» **Work required**
Put every line of the records below into a numbered list, leaving out the blank lines.

» **Element location listings**
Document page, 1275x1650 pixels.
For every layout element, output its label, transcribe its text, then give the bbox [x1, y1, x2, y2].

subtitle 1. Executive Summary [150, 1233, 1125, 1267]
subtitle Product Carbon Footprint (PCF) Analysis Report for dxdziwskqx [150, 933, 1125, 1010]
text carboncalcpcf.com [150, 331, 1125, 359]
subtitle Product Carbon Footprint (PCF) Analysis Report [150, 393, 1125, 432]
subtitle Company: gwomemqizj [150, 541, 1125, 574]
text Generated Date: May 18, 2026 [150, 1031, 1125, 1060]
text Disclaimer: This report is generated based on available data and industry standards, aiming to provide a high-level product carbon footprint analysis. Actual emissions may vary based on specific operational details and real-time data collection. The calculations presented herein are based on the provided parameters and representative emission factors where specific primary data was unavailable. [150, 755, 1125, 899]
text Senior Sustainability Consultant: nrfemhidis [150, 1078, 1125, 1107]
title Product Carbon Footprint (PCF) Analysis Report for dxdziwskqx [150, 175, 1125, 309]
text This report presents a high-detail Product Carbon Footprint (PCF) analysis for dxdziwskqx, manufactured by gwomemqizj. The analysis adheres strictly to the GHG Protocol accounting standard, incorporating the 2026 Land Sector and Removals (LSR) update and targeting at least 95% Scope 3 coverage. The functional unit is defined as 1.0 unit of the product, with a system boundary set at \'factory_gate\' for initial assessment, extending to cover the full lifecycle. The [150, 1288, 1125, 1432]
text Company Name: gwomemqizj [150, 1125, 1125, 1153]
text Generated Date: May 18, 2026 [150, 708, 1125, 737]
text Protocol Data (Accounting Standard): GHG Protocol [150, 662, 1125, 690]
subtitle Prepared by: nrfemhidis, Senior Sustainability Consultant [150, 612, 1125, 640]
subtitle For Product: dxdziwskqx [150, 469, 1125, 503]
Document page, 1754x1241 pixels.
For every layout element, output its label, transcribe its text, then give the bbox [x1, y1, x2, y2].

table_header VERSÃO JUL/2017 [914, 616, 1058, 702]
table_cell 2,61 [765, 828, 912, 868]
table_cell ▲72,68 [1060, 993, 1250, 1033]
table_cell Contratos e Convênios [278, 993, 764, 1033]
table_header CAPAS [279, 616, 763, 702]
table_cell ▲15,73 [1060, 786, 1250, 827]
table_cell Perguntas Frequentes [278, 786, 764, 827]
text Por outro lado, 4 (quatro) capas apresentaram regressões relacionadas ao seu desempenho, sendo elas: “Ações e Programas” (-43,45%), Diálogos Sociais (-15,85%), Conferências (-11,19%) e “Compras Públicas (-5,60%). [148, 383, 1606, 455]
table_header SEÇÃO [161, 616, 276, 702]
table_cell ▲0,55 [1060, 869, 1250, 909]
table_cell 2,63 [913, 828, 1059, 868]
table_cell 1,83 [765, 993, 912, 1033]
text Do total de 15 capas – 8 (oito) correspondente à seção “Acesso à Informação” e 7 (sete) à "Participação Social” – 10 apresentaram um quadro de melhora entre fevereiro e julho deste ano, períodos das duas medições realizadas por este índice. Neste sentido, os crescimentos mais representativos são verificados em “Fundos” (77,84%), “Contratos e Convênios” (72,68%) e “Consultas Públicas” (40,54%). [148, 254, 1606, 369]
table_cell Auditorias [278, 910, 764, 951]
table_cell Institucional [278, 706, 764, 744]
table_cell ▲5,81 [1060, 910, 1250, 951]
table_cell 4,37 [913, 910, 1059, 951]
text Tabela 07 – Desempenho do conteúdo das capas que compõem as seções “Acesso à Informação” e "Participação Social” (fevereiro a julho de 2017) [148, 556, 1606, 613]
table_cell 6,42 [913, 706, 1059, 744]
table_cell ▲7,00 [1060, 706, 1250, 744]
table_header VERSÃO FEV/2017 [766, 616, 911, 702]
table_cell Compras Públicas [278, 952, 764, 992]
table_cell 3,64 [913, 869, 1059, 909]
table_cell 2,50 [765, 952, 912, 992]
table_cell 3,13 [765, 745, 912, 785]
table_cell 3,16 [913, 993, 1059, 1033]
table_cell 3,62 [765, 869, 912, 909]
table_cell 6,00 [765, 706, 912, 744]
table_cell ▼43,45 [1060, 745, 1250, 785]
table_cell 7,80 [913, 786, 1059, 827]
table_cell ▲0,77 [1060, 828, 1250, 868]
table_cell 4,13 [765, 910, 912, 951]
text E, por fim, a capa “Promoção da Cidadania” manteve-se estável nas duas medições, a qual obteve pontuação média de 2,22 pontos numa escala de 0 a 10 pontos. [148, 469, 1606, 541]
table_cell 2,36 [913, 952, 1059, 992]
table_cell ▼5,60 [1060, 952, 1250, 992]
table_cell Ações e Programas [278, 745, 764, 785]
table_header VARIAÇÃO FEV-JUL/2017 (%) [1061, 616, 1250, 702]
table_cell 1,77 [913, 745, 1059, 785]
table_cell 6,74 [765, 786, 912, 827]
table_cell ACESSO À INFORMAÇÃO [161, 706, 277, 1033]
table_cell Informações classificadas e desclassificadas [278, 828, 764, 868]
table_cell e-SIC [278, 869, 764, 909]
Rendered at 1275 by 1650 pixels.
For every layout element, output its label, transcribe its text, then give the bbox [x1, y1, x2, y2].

» **Task result**
1. Document page, 1275x1650 pixels.
2. For every layout element, output its label, transcribe its text, then give the bbox [x1, y1, x2, y2].
3. subtitle 1. Executive Summary [150, 1233, 1125, 1267]
4. subtitle Product Carbon Footprint (PCF) Analysis Report for dxdziwskqx [150, 933, 1125, 1010]
5. text carboncalcpcf.com [150, 331, 1125, 359]
6. subtitle Product Carbon Footprint (PCF) Analysis Report [150, 393, 1125, 432]
7. subtitle Company: gwomemqizj [150, 541, 1125, 574]
8. text Generated Date: May 18, 2026 [150, 1031, 1125, 1060]
9. text Disclaimer: This report is generated based on available data and industry standards, aiming to provide a high-level product carbon footprint analysis. Actual emissions may vary based on specific operational details and real-time data collection. The calculations presented herein are based on the provided parameters and representative emission factors where specific primary data was unavailable. [150, 755, 1125, 899]
10. text Senior Sustainability Consultant: nrfemhidis [150, 1078, 1125, 1107]
11. title Product Carbon Footprint (PCF) Analysis Report for dxdziwskqx [150, 175, 1125, 309]
12. text This report presents a high-detail Product Carbon Footprint (PCF) analysis for dxdziwskqx, manufactured by gwomemqizj. The analysis adheres strictly to the GHG Protocol accounting standard, incorporating the 2026 Land Sector and Removals (LSR) update and targeting at least 95% Scope 3 coverage. The functional unit is defined as 1.0 unit of the product, with a system boundary set at \'factory_gate\' for initial assessment, extending to cover the full lifecycle. The [150, 1288, 1125, 1432]
13. text Company Name: gwomemqizj [150, 1125, 1125, 1153]
14. text Generated Date: May 18, 2026 [150, 708, 1125, 737]
15. text Protocol Data (Accounting Standard): GHG Protocol [150, 662, 1125, 690]
16. subtitle Prepared by: nrfemhidis, Senior Sustainability Consultant [150, 612, 1125, 640]
17. subtitle For Product: dxdziwskqx [150, 469, 1125, 503]
18. Document page, 1754x1241 pixels.
19. For every layout element, output its label, transcribe its text, then give the bbox [x1, y1, x2, y2].
20. table_header VERSÃO JUL/2017 [914, 616, 1058, 702]
21. table_cell 2,61 [765, 828, 912, 868]
22. table_cell ▲72,68 [1060, 993, 1250, 1033]
23. table_cell Contratos e Convênios [278, 993, 764, 1033]
24. table_header CAPAS [279, 616, 763, 702]
25. table_cell ▲15,73 [1060, 786, 1250, 827]
26. table_cell Perguntas Frequentes [278, 786, 764, 827]
27. text Por outro lado, 4 (quatro) capas apresentaram regressões relacionadas ao seu desempenho, sendo elas: “Ações e Programas” (-43,45%), Diálogos Sociais (-15,85%), Conferências (-11,19%) e “Compras Públicas (-5,60%). [148, 383, 1606, 455]
28. table_header SEÇÃO [161, 616, 276, 702]
29. table_cell ▲0,55 [1060, 869, 1250, 909]
30. table_cell 2,63 [913, 828, 1059, 868]
31. table_cell 1,83 [765, 993, 912, 1033]
32. text Do total de 15 capas – 8 (oito) correspondente à seção “Acesso à Informação” e 7 (sete) à "Participação Social” – 10 apresentaram um quadro de melhora entre fevereiro e julho deste ano, períodos das duas medições realizadas por este índice. Neste sentido, os crescimentos mais representativos são verificados em “Fundos” (77,84%), “Contratos e Convênios” (72,68%) e “Consultas Públicas” (40,54%). [148, 254, 1606, 369]
33. table_cell Auditorias [278, 910, 764, 951]
34. table_cell Institucional [278, 706, 764, 744]
35. table_cell ▲5,81 [1060, 910, 1250, 951]
36. table_cell 4,37 [913, 910, 1059, 951]
37. text Tabela 07 – Desempenho do conteúdo das capas que compõem as seções “Acesso à Informação” e "Participação Social” (fevereiro a julho de 2017) [148, 556, 1606, 613]
38. table_cell 6,42 [913, 706, 1059, 744]
39. table_cell ▲7,00 [1060, 706, 1250, 744]
40. table_header VERSÃO FEV/2017 [766, 616, 911, 702]
41. table_cell Compras Públicas [278, 952, 764, 992]
42. table_cell 3,64 [913, 869, 1059, 909]
43. table_cell 2,50 [765, 952, 912, 992]
44. table_cell 3,13 [765, 745, 912, 785]
45. table_cell 3,16 [913, 993, 1059, 1033]
46. table_cell 3,62 [765, 869, 912, 909]
47. table_cell 6,00 [765, 706, 912, 744]
48. table_cell ▼43,45 [1060, 745, 1250, 785]
49. table_cell 7,80 [913, 786, 1059, 827]
50. table_cell ▲0,77 [1060, 828, 1250, 868]
51. table_cell 4,13 [765, 910, 912, 951]
52. text E, por fim, a capa “Promoção da Cidadania” manteve-se estável nas duas medições, a qual obteve pontuação média de 2,22 pontos numa escala de 0 a 10 pontos. [148, 469, 1606, 541]
53. table_cell 2,36 [913, 952, 1059, 992]
54. table_cell ▼5,60 [1060, 952, 1250, 992]
55. table_cell Ações e Programas [278, 745, 764, 785]
56. table_header VARIAÇÃO FEV-JUL/2017 (%) [1061, 616, 1250, 702]
57. table_cell 1,77 [913, 745, 1059, 785]
58. table_cell 6,74 [765, 786, 912, 827]
59. table_cell ACESSO À INFORMAÇÃO [161, 706, 277, 1033]
60. table_cell Informações classificadas e desclassificadas [278, 828, 764, 868]
61. table_cell e-SIC [278, 869, 764, 909]
62. Rendered at 1275 by 1650 pixels.
63. For every layout element, output its label, transcribe its text, then give the bbox [x1, y1, x2, y2].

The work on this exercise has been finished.